**DIRECTIONS**:
With spelling and spacing unchanged, write out each line of the material.

**ENTRIES PROVIDED**:
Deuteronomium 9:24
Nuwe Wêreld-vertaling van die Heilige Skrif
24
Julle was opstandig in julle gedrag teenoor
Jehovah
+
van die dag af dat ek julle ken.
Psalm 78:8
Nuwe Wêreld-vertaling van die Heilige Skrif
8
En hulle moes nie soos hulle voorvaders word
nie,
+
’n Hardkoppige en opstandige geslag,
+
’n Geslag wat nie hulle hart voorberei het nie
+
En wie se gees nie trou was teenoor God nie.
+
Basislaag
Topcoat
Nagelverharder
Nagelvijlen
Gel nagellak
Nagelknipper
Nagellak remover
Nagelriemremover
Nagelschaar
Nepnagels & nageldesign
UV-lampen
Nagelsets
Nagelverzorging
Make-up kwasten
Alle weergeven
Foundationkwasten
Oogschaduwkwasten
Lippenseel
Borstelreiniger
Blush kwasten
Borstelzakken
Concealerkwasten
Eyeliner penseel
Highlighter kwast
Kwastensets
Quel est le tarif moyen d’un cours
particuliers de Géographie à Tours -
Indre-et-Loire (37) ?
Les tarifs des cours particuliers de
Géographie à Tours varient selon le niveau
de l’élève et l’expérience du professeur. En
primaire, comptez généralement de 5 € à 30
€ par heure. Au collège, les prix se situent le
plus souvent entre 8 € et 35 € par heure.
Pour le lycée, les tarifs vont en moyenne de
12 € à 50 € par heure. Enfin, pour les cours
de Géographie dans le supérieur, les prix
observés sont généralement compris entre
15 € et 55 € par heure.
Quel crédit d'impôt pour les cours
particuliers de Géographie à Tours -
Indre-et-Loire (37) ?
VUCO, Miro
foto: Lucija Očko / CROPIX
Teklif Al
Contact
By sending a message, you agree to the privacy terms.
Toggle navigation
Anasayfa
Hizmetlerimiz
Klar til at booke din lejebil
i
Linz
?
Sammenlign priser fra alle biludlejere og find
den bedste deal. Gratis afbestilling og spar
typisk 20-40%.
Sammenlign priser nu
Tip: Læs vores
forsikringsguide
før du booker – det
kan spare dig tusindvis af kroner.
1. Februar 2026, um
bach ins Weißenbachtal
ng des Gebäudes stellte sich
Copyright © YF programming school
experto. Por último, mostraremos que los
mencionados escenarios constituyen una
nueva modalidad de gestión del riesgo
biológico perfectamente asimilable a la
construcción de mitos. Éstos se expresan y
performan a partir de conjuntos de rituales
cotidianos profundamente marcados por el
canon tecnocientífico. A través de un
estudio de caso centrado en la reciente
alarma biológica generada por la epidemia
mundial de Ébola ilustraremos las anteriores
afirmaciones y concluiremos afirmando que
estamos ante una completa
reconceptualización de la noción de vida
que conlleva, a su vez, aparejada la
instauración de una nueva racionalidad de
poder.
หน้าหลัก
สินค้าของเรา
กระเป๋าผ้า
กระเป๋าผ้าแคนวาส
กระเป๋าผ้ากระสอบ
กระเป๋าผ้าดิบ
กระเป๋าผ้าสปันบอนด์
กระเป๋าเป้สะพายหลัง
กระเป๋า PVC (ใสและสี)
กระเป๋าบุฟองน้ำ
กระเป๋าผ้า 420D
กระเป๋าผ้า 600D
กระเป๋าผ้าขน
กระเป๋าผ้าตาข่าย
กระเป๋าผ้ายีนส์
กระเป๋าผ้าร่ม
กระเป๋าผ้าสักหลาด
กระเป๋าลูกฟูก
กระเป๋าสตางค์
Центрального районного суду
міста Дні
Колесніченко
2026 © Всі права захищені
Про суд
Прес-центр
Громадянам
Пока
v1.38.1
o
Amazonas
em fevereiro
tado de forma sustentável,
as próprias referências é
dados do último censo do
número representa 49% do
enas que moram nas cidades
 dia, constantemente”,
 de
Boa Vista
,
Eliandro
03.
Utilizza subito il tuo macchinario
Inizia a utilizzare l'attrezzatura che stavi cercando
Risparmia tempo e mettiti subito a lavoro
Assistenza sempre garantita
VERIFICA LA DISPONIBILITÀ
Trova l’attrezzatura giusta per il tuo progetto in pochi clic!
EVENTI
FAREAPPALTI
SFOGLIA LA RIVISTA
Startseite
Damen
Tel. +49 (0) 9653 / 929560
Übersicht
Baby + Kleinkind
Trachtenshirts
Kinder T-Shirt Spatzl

**TASK ANSWER**:
Deuteronomium 9:24
Nuwe Wêreld-vertaling van die Heilige Skrif
24
Julle was opstandig in julle gedrag teenoor
Jehovah
+
van die dag af dat ek julle ken.
Psalm 78:8
Nuwe Wêreld-vertaling van die Heilige Skrif
8
En hulle moes nie soos hulle voorvaders word
nie,
+
’n Hardkoppige en opstandige geslag,
+
’n Geslag wat nie hulle hart voorberei het nie
+
En wie se gees nie trou was teenoor God nie.
+
Basislaag
Topcoat
Nagelverharder
Nagelvijlen
Gel nagellak
Nagelknipper
Nagellak remover
Nagelriemremover
Nagelschaar
Nepnagels & nageldesign
UV-lampen
Nagelsets
Nagelverzorging
Make-up kwasten
Alle weergeven
Foundationkwasten
Oogschaduwkwasten
Lippenseel
Borstelreiniger
Blush kwasten
Borstelzakken
Concealerkwasten
Eyeliner penseel
Highlighter kwast
Kwastensets
Quel est le tarif moyen d’un cours
particuliers de Géographie à Tours -
Indre-et-Loire (37) ?
Les tarifs des cours particuliers de
Géographie à Tours varient selon le niveau
de l’élève et l’expérience du professeur. En
primaire, comptez généralement de 5 € à 30
€ par heure. Au collège, les prix se situent le
plus souvent entre 8 € et 35 € par heure.
Pour le lycée, les tarifs vont en moyenne de
12 € à 50 € par heure. Enfin, pour les cours
de Géographie dans le supérieur, les prix
observés sont généralement compris entre
15 € et 55 € par heure.
Quel crédit d'impôt pour les cours
particuliers de Géographie à Tours -
Indre-et-Loire (37) ?
VUCO, Miro
foto: Lucija Očko / CROPIX
Teklif Al
Contact
By sending a message, you agree to the privacy terms.
Toggle navigation
Anasayfa
Hizmetlerimiz
Klar til at booke din lejebil
i
Linz
?
Sammenlign priser fra alle biludlejere og find
den bedste deal. Gratis afbestilling og spar
typisk 20-40%.
Sammenlign priser nu
Tip: Læs vores
forsikringsguide
før du booker – det
kan spare dig tusindvis af kroner.
1. Februar 2026, um
bach ins Weißenbachtal
ng des Gebäudes stellte sich
Copyright © YF programming school
experto. Por último, mostraremos que los
mencionados escenarios constituyen una
nueva modalidad de gestión del riesgo
biológico perfectamente asimilable a la
construcción de mitos. Éstos se expresan y
performan a partir de conjuntos de rituales
cotidianos profundamente marcados por el
canon tecnocientífico. A través de un
estudio de caso centrado en la reciente
alarma biológica generada por la epidemia
mundial de Ébola ilustraremos las anteriores
afirmaciones y concluiremos afirmando que
estamos ante una completa
reconceptualización de la noción de vida
que conlleva, a su vez, aparejada la
instauración de una nueva racionalidad de
poder.
หน้าหลัก
สินค้าของเรา
กระเป๋าผ้า
กระเป๋าผ้าแคนวาส
กระเป๋าผ้ากระสอบ
กระเป๋าผ้าดิบ
กระเป๋าผ้าสปันบอนด์
กระเป๋าเป้สะพายหลัง
กระเป๋า PVC (ใสและสี)
กระเป๋าบุฟองน้ำ
กระเป๋าผ้า 420D
กระเป๋าผ้า 600D
กระเป๋าผ้าขน
กระเป๋าผ้าตาข่าย
กระเป๋าผ้ายีนส์
กระเป๋าผ้าร่ม
กระเป๋าผ้าสักหลาด
กระเป๋าลูกฟูก
กระเป๋าสตางค์
Центрального районного суду
міста Дні
Колесніченко
2026 © Всі права захищені
Про суд
Прес-центр
Громадянам
Пока
v1.38.1
o
Amazonas
em fevereiro
tado de forma sustentável,
as próprias referências é
dados do último censo do
número representa 49% do
enas que moram nas cidades
 dia, constantemente”,
 de
Boa Vista
,
Eliandro
03.
Utilizza subito il tuo macchinario
Inizia a utilizzare l'attrezzatura che stavi cercando
Risparmia tempo e mettiti subito a lavoro
Assistenza sempre garantita
VERIFICA LA DISPONIBILITÀ
Trova l’attrezzatura giusta per il tuo progetto in pochi clic!
EVENTI
FAREAPPALTI
SFOGLIA LA RIVISTA
Startseite
Damen
Tel. +49 (0) 9653 / 929560
Übersicht
Baby + Kleinkind
Trachtenshirts
Kinder T-Shirt Spatzl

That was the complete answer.